The book’s main contention is that marriage, as the focal point of a woman’s economic power, is where cultural anxieties about women and exchange play out. An important corollary to the wife’s being a permanent stranger to her husband’s household is that she remains inalienably connected to the family of her birth. Most interesting in this regard is how Lyons, in Chapter 6, contextualizes Antigone’s famously provocative claim that what she has done for her dead brother she would never do for a husband or child ( Ant. 904–920). Lyons attempts to normalize Antigone’s words by reminding us of the other mythical women who chose brothers and fathers over husbands and children: the Danaids, all but one of whom obey their father in killing their husbands; Althaia, who destroys her son Meleager after he has killed her brothers; and Alkmene, who delays her marriage to Amphitryon until after he has avenged her brothers’ deaths. In Euripides’s Alkestis Pheres warns Admetus that Alcestis’s brother will seek to punish Admetus for allowing his sister to die ( Alk. 730–33). When Hesione, Laomedon’s daughter, is given the chance to rescue one captive, she chooses her brother Podarkes. Lyons concludes that “relationships between siblings seem to have been conceived of as more durable than those between husbands and wives, or even mothers and children” (p. 101), a perspective that certainly finds parallels in Near Eastern practices, as Lyons acknowledges, for example, in the tale of Intaphernes’s wife (Herodotus 3.119). But even while she admits the presence of an “incestuous impulse” in sublimated form, Lyons downplays the degree to which Antigone’s stated preference for her brother over a (hypothetical) husband or child makes manifestly real her family’s incestuous entanglements.

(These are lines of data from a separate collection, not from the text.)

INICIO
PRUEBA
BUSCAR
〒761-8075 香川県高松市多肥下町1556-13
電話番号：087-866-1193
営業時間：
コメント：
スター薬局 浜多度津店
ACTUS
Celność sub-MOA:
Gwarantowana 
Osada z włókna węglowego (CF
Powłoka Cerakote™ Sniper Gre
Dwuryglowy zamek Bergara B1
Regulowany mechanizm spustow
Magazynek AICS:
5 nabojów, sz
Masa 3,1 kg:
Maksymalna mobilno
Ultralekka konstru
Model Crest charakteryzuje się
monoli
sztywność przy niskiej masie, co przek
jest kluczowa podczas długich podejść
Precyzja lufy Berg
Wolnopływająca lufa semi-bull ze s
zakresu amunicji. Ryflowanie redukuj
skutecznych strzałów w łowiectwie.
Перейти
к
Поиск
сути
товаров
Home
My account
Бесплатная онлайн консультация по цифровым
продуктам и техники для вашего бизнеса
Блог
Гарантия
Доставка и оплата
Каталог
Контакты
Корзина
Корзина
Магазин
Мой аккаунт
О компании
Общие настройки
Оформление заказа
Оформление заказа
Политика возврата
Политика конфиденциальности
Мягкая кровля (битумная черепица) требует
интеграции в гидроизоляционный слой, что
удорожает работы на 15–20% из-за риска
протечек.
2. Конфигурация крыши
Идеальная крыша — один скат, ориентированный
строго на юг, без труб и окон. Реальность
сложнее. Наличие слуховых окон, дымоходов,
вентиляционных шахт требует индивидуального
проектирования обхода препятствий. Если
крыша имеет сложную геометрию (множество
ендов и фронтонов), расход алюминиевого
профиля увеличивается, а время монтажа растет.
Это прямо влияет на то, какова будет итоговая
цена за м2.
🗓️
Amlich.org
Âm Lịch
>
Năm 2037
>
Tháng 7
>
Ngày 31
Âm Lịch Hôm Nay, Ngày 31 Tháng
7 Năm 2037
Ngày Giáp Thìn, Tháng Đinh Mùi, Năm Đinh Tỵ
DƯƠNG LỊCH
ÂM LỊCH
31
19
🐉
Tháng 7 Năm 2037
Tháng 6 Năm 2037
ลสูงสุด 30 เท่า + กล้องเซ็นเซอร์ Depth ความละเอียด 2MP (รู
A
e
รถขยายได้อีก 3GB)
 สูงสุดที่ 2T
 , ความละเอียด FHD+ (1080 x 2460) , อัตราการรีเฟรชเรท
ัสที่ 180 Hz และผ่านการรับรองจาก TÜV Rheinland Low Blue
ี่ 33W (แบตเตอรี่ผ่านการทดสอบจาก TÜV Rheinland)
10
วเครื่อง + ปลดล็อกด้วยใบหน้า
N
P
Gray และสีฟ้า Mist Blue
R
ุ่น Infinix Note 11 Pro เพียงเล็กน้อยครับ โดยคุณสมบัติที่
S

The choices made by Antigone and Elektra, both of whom do clearly privilege sibling (i.e., natal) over conjugal imperatives, are by no means normative — not even for tragedy.

Lyons is consistent in treating all her material, whether visual or literary, as “myth.” For those who are interested in how performance context, audience, or even genre help determine a text’s meaning, her discussions may feel strangely free-floating, disengaged as they are from the coordinates of performance space and time, and from the genre-specific horizons of audience expectations. Her interpretations are, nevertheless, incisive and engagingly presented. An authoritative guide to the anthropological theories that have been so influential in shaping how Greek literature and society are studied today, Lyons makes accessible the pioneering work of, among others, Louis Gernet, Claude Lévi-Strauss, and Marshall Sahlins while also extending and enhancing their models to better fit the literary landscapes she expertly navigates. Readers of this book will derive a satisfying sense of the socioeconomic underpinnings of Greek myth and a deeper acquaintance with the mythical patterns that render women’s gifts especially dangerous. ​

Notes

1. D. Lyons, “Dangerous Gifts: Ideologies of Marriage and Exchange in Ancient Greece,” Classical Antiquity 22 (2003) 93–134.

2. On tragedy’s idealizing representation of foreign concubines, see especially Helene Foley, Female Acts in Greek Tragedy, (Princeton University Press, 2001) 87–105.